Rio de Janeiro
Nos dias 7 e 8 de outubro, o Grupo Pela Vidda-Niterói, em parceria com o Grupo Pela Vidda-Rio e Abia (Associação Brasileira Interdisciplinar de Aids), realiza um Seminário Nacional para discussão do tema ‘Criminalização da Transmissão do HIV'. O evento será realizado no Auditório da Ordem dos Advogados do Brasil, Seção do Rio de Janeiro, na Rua Marechal Câmara 15/9º Andar.
O evento vai tratar da discussão de um novo tema que vem preocupando as pessoas infectadas pelo HIV, uma vez que, considerada a transmissão intencional do vírus da aids em um crime diferentemente daquele já estabelecido no Código Penal Brasileiro, muda radicalmente a lógica da responsabilidade compartilhada, argumento utilizado desde os primeiros anos da aids como estratégia de enfrentamento à epidemia.
A responsabilidade compartilhada leva em consideração a divisão de responsabilidade entre soropositivos (portadores do HIV) e soronegativos, quando ocorre a transmissão do HIV de um sujeito para outro, principalmente, durante uma relação sexual por levar em conta que a prevenção da aids é um dever de cada indivíduo.
O tema é muito polêmico, pois além de envolver questões jurídicas da área criminal, abrange, também, questões relativas ao controle epidemiológico da aids, além de outras questões envolvendo psicologia e sociologia, ciências significativamente importantes para a qualidade do diagnóstico, tratamento e acompanhamento das pessoas atingidas pela aids.

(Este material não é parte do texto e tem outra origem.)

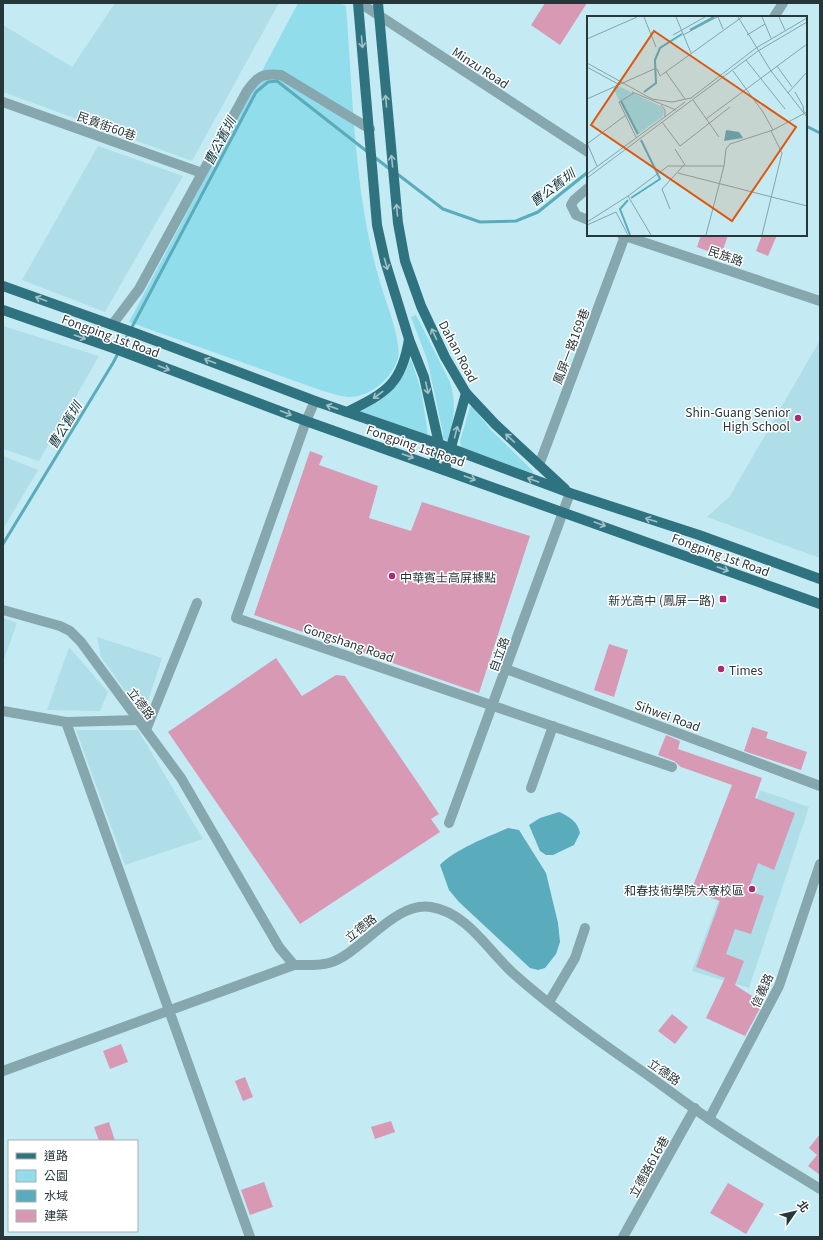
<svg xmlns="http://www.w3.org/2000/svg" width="823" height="1240" font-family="Georgia,'Noto Sans TC',serif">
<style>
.built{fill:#afdee8}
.green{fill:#92ddec}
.water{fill:#5aabbc}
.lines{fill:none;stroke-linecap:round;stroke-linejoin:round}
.stream{stroke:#5aabbc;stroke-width:3}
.building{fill:#d799b4}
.minor{stroke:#86a7ae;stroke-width:10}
.primary{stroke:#307380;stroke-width:10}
.oneway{stroke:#a2c0c6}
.poi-dot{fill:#ac2973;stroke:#fff;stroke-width:1.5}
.labels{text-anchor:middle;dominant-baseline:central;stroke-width:3;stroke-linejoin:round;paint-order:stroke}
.street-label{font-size:12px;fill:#273639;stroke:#fff}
.poi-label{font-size:12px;fill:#273639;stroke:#fff;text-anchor:end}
.water-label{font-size:13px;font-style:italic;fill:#0f363e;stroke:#fff}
.inset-river{fill:none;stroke:#5aabbc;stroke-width:2}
.inset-road{fill:none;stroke:#85a3a9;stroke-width:1}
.view{fill:#de570e;fill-opacity:0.15;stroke:#de570e;stroke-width:2}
.inset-edge{fill:none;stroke:#273639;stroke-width:2}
</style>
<rect width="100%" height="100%" fill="#c4ebf3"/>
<g class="built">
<polygon points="115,3 279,3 192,161 3,92 3,25 72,67"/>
<polygon points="98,146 183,176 105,312 22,280"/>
<polygon points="3,326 99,356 39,461 3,449"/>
<polygon points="820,340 820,558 707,517 730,496"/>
<polygon points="3,456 38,470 3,529"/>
<polygon points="3,618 17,623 3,662"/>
<polygon points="97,637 162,658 143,716 101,657"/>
<polygon points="69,647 108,692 100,711 47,710"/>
<polygon points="76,730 138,730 203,839 125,865"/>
<polygon points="760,790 809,807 749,988 692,971"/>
</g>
<g class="green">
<path d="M298 3H340L346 6C353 95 354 197 380 282 385 300 402 341 398 358 392 378 371 397 349 397 341 397 331 393 323 391L129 322Z"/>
<path d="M416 315 450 382C457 404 453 420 450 442L443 439V433L427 359 411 317Z"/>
<path d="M411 359 421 390 428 434 426 435 360 411C386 400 401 385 411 359Z"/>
<polygon points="472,406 491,430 531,469 534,474 461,447 460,441 470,407"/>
</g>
<g class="water">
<path d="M559 812C570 817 577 821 580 833L574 845 553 855H546L540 851 529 825 540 818Z"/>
<path d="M508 828 519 830 546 873 558 923 560 942 556 954 545 968 538 970 530 968 459 902 449 890 440 865C455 849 488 837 508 828Z"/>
</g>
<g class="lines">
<g class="stream">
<polyline points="806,126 820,133"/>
<polyline points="373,156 391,170"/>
<polyline points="396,173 443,209 480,222 516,221 538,212 588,172"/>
<polyline points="3,544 113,363 256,92 268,82 277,81 369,153"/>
</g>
</g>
<g class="building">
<polygon points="545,3 587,3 560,45 531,25"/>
<polygon points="701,235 728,235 721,256 697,247"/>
<polygon points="762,235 777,235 768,256 756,251"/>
<polygon points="310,451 323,456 319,465 378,486 369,518 411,531 422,502 530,536 479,693 254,615"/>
<polygon points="609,644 628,650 614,697 594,690"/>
<polygon points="276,658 302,696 336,675 345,676 439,814 431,819 440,832 300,924 168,732"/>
<polygon points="752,727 768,732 766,738 807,752 801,770 744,751"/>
<polygon points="666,735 680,741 678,749 762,778 755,798 795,813 774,870 758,863 748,891 764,896 751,934 735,929 726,954 744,961 735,985 763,1003 745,1036 706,1018 725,978 696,967 720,901 691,891 732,785 681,767 674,761 658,755"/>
<polygon points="672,1014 688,1027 675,1044 658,1031"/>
<polygon points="121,1044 128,1062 110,1069 103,1051"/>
<polygon points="245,1077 253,1097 243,1101 235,1081"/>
<polygon points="391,1121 395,1132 375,1139 371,1127"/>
<polygon points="109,1122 115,1141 99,1141 94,1127"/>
<polygon points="820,1134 820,1175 808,1166 817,1155 809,1148"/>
<polygon points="264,1182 273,1207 250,1215 241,1190"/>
<polygon points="728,1183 764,1204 746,1234 710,1213"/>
</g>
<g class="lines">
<g class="minor">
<polyline points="360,3 588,152"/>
<polyline points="774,17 783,3"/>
<polyline points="3,102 202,173"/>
<polyline points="588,188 574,200 571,205 576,215 588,220"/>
<polyline points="622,235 820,301"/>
<path d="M112 325 139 289 247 91C258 76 262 73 281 75L370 129"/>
<polyline points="315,401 306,421 236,618 672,767"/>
<polyline points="539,465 625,236"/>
<path d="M3 610 60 626 70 631 81 642 181 778 279 947 294 965C305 965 318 966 329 963 361 954 394 901 431 907 468 913 488 951 514 974 552 1008 597 1040 639 1069 662 1085 685 1103 709 1119 745 1144 783 1166 820 1189"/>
<polyline points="506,669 820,786"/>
<polyline points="3,711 66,722 139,720"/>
<polyline points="66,722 250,1237"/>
<polyline points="146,730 197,603"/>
<polyline points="531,788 553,726"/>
<polyline points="449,823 570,493"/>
<polyline points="549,1002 575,958 585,928"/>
<polyline points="3,1071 294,965"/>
<polyline points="709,1119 779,986 820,864"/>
<polyline points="623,1237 695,1108"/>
</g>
<g class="primary">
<polyline points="358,3 377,225 385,261 409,339 424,377 439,444 433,465"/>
<polyline points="378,3 398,223 405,261 421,306 445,357 466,393 495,424 565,489"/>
<polyline points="3,286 135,333 315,401 439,444 570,493 699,535 820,579"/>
<polyline points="3,310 113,348 306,421 820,604"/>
<path d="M347 412C386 393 402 384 409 339"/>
<polyline points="445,469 466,393"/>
</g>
</g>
<defs><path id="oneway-shaft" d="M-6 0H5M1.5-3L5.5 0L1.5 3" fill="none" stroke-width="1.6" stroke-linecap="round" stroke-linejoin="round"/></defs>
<g class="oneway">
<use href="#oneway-shaft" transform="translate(362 42) rotate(85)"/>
<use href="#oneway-shaft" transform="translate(386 101) rotate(-95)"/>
<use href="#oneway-shaft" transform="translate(392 161) rotate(-96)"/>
<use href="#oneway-shaft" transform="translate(397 210) rotate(-95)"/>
<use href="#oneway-shaft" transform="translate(386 264) rotate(74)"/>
<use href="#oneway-shaft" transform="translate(41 299) rotate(-160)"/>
<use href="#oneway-shaft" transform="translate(434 334) rotate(-115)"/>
<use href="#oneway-shaft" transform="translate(80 337) rotate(19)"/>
<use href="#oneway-shaft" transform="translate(210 361) rotate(-159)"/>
<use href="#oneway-shaft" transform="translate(164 368) rotate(21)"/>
<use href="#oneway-shaft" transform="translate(427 388) rotate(78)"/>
<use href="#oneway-shaft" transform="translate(378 395) rotate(143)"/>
<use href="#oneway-shaft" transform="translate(332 407) rotate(-161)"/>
<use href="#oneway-shaft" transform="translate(286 413) rotate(21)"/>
<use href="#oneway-shaft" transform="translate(456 432) rotate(-76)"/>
<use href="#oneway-shaft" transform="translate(510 438) rotate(-137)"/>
<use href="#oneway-shaft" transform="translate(408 456) rotate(19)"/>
<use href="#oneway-shaft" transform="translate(470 478) rotate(20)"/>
<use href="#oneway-shaft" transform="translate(533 480) rotate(-160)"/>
<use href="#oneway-shaft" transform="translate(651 520) rotate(-162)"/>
<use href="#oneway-shaft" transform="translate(600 524) rotate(20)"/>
<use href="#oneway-shaft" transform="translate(723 569) rotate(20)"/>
</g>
<g class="poi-dot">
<circle cx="798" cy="418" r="4"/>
<circle cx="392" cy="576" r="4"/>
<rect x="719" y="595" width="8" height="8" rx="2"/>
<circle cx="721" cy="669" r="4"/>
<circle cx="752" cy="889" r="4"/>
</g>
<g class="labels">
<g class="street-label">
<text transform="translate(481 67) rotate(33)">Minzu Road</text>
<text transform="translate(107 125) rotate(20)">民貴街60巷</text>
<text transform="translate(726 255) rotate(19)">民族路</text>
<text transform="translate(111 335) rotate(20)">Fongping 1st Road</text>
<text transform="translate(570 346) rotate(-69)">鳳屏一路169巷</text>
<text transform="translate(459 351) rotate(62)">Dahan Road</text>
<text transform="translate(416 445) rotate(19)">Fongping 1st Road</text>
<text transform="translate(721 554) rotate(20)">Fongping 1st Road</text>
<text transform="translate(349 642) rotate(19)">Gongshang Road</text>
<text transform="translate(498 654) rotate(-70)">自立路</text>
<text transform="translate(142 703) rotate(53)">立德路</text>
<text transform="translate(668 715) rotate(20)">Sihwei Road</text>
<text transform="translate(360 927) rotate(-38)">立德路</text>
<text transform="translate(761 990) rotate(-65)">信義路</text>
<text transform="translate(665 1071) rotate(35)">立德路</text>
<text transform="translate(648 1166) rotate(-61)">立德路616巷</text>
</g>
<g class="poi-label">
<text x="790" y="411">Shin-Guang Senior<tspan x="790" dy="14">High School</tspan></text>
<text x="400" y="576" text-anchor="start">中華賓士高屏據點</text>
<text x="715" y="599">新光高中 (鳳屏一路)</text>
<text x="729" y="669" text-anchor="start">Times</text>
<text x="744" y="889">和春技術學院大寮校區</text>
</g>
<g class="water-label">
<text transform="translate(219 141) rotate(-62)">曹公舊圳</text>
<text transform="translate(552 187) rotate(-37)">曹公舊圳</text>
<text transform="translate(64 425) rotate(-59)">曹公舊圳</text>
</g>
</g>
<g transform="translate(587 16)">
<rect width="220" height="220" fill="#c4ebf3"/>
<path d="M31 70 73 90 77 94 76 100 50 119 26 72Z" fill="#92ddec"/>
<path d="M139 114 152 116 156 122 137 125Z" fill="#5aabbc"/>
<path class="inset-river" d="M103 14 127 1M57 76 69 67 68 44 73 32 95 18M34 85 51 118M44 182 73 163 54 124M41 184 33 193 43 219"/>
<path class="inset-road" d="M57 1 69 31M89 1 104 37M131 1 136 13M151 1 184 55 220 101M175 1 184 22M192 1 198 14M86 19 118 1M96 19 130 1M160 19 178 8M0 23 50 1M159 44 198 93M0 47 65 83 85 86 104 82M190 50 205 71M0 51 31 68M146 55 176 96 186 114M79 56 98 83M45 76 89 94M208 76 216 90 217 97M47 77 32 86 49 121M201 77 220 56M104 82 169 32 220 2M0 83 67 53H70L73 60 155 1M106 84 132 121M74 89 78 94V101M119 103 220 28M75 106 93 130 143 91M0 127 10 150M0 128 39 99M88 133 98 149M91 157 220 190M0 158 98 86M0 162 171 35 220 6M41 180 64 219M83 193 75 173 97 149M0 206 41 180 81 150H137L139 133 143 128 186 114 220 96M0 209 29 196 41 219M119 219 137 150M175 219 195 137 184 115"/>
<path class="view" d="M67 15 209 111 145 205 4 109Z"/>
<rect width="220" height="220" class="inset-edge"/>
</g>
<rect width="823" height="1240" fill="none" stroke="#273639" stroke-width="8"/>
<rect x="8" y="1140" width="130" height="92" fill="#ffffff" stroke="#a9afb0"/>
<rect x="16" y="1153" width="20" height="6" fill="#307380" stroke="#a9afb0"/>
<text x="44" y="1160" font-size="12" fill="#273639">道路</text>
<rect x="16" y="1170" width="20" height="12" fill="#92ddec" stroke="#a9afb0"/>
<text x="44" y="1180" font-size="12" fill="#273639">公園</text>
<rect x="16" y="1190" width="20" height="12" fill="#5aabbc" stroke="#a9afb0"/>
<text x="44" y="1200" font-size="12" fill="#273639">水域</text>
<rect x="16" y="1210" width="20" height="12" fill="#d799b4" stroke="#a9afb0"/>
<text x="44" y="1220" font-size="12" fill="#273639">建築</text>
<g transform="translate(795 1212) rotate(56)" stroke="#ffffff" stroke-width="3" paint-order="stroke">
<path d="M0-3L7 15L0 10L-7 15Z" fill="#273639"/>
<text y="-6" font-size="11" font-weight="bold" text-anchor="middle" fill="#273639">北</text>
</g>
</svg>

A proposta é controversa divide opiniões: há juristas que consideram que a transmissão do HIV deve ser considerada como a transmissão de uma Doença Sexualmente Transmissível (DST) qualquer, crime já previsto no Código Penal Brasileiro. Este argumento considera os avanços da ciência no tratamento da aids.
Outros juristas consideram o HIV como uma DST diferenciada que leva, inequivocamente, ao resultado morte, uma vez que a aids ainda não tem cura. Assim, consideram a transmissão do HIV um homicídio doloso (quando é intencional) ou culposo (quando se negligência a prevenção ou não conta para o parceiro sobre a sua soropositividade). Há outros juristas, ainda, que sustentam ser a transmissão do HIV uma lesão corporal grave (crime também previsto no Código Penal Brasileiro).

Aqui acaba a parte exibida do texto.